I’d been working on this article on and off for around a month or so when I realized it’d probably just end up sitting uncommitted on my laptop forever. I’m sure anyone who has a sporadically-updated blog can relate. Something about it feels wrong to me, and I can’t quite put my finger on why.
Fast-forward and it’s now been two months since I last edited this accursed post. I go to write a blog post following a surge of inspiration. I open Vim. This greets me.
Untracked (7)
? content/methods.md
? ... a couple more unpublished articles
“Oh”, I thought, “I’d forgotten about you! Surely I can just make a quick editing pass through this, and I’ll finally be done with it.” And here I’m typing these words, three hours and a lot of CSS fiddling later.
Fuck it, it’s git add
time.
No more editing.
Please excuse the disjointed prose,
the arguments that feel like they’re going somewhere
but then just … don’t,
and the overall aura of unease.
Look at those section headings.
They’re taunting you, aren’t they?
And the code blocks, oh god the code blocks
there’s so many a͟a͜a̴̧͙̥̟ͫ̂̐ͪ̔͂̀ḁ̶͔̦̆̎̓ą͈̰̞̻̩̘̩̅̔͐͌ͯ͛ͫ͆ͬa̛̠̻̭̘͕͓̋̽̓̎ͤ́a̵͔̳̗̫̻̦̲ͧ̓́ͧ̎͟á̻͔̏ͬ͜
Ahem.
Back to our regularly‑scheduled ill‑defined opinions
Lately there has been an explosion of new systems programming languages. Some of these have methods, while others don’t. In a way, methods delineate the dividing lines within this new generation of systems languages.
A review of methods in C
In C, it’s trivial to recreate the common pattern of a data structure along with a bunch of functions that operate on that data structure. Let’s take the interface of a dynamic array as an example.
typedef struct Array {
uint32_t length;
uint32_t capacity;
uint32_t element_size;
float growth_factor;
void *ptr;
} Array;
Array init(
size_t capacity,
size_t element_size,
float growth_factor);
void *at(const Array *a, size_t index);
void push(Array *a, const void *element);
void pop(Array *a, void *element);
void insert(Array *a, const void *element, size_t index);
C doesn’t have namespacing of any description, so to avoid stepping on the toes of other code we’ll prefix each of our functions.
Array array_init(
size_t capacity,
size_t element_size,
float growth_factor);
void *array_at(const Array *a, size_t index);
void array_push(Array *a, const void *element);
void array_pop(Array *a, void *element);
void array_insert(Array *a, const void *element, size_t index);
And there we have a primordial class with some methods: a data structure, along with some functions that operate on it. (Of course, C doesn’t have full-fat inheritance so it’s doubtful whether I can really call this a class, but we’ll ignore that for the purposes of this article.)

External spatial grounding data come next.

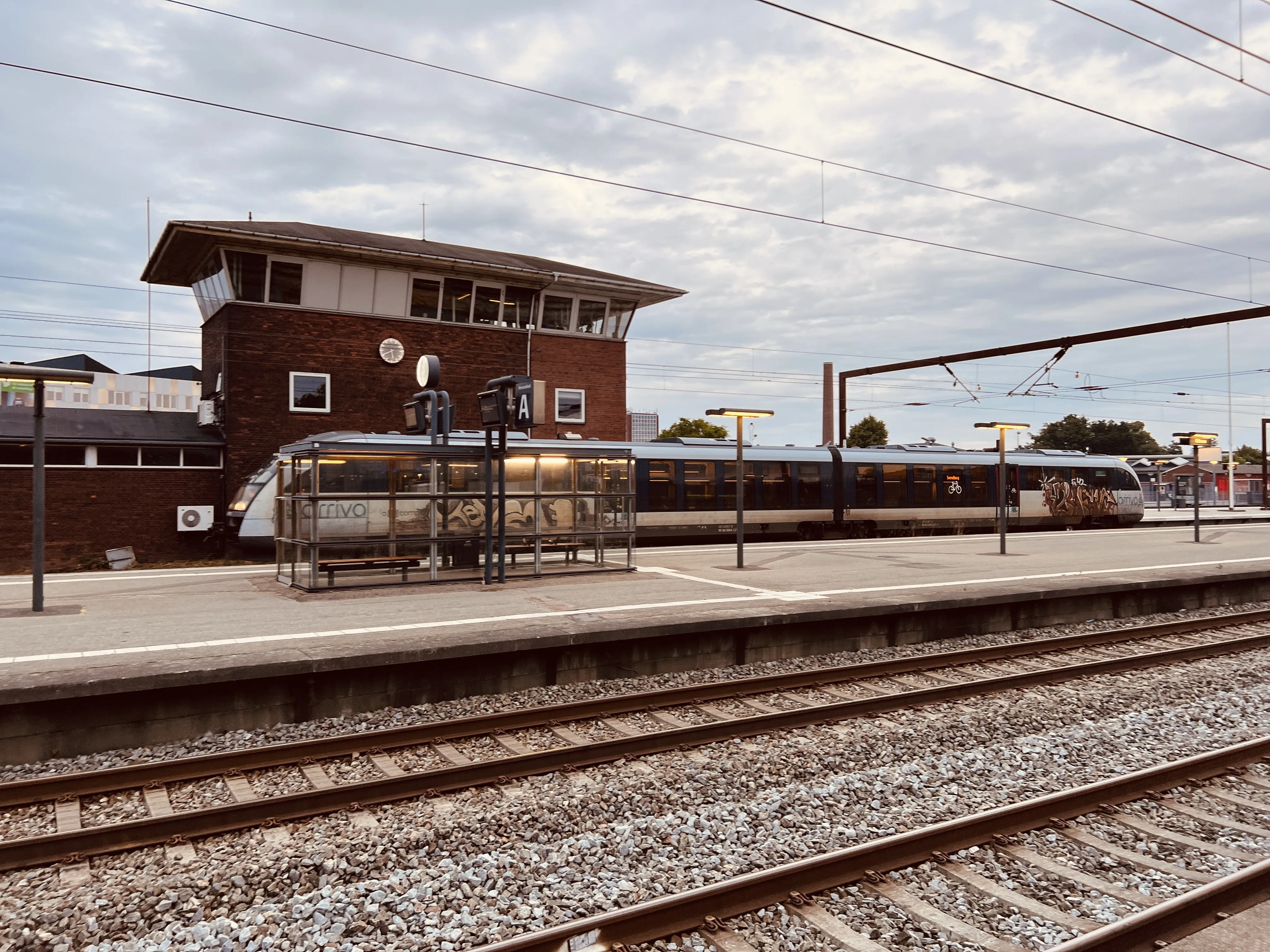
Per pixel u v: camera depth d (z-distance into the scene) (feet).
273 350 81.51
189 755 23.79
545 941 12.59
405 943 13.64
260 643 29.32
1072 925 14.03
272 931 13.98
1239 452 361.10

Adding a common prefix to all of our functions helps solidify that each of these operate on the same data structure; that these functions are really “methods”, in a way.
There’s examples of this pattern being used all over the place. I took a look at some of the most popular C projects on GitHub and spotted it in redis, XNU, Neovim, Curl and Nuklear – I suspect it’s close to universal.
A quick survey of the landscape
Let’s take a look at some of the extant C replacements I was referring to earlier, starting with Odin. Odin is a new systems programming language that positions itself as a sane, simple, fun alternative to C. It does not have methods. The FAQ page explains the rationale for this decision:
Why does Odin not have any methods?
We believe that data and code should be separate concepts; data should not have “behaviour”.
Use a procedure.
Similarly, Hare, another minimalist systems programming language, doesn’t include methods either, though I couldn’t find the rationale for this decision. As a counterpoint, Zig and C3 both have methods.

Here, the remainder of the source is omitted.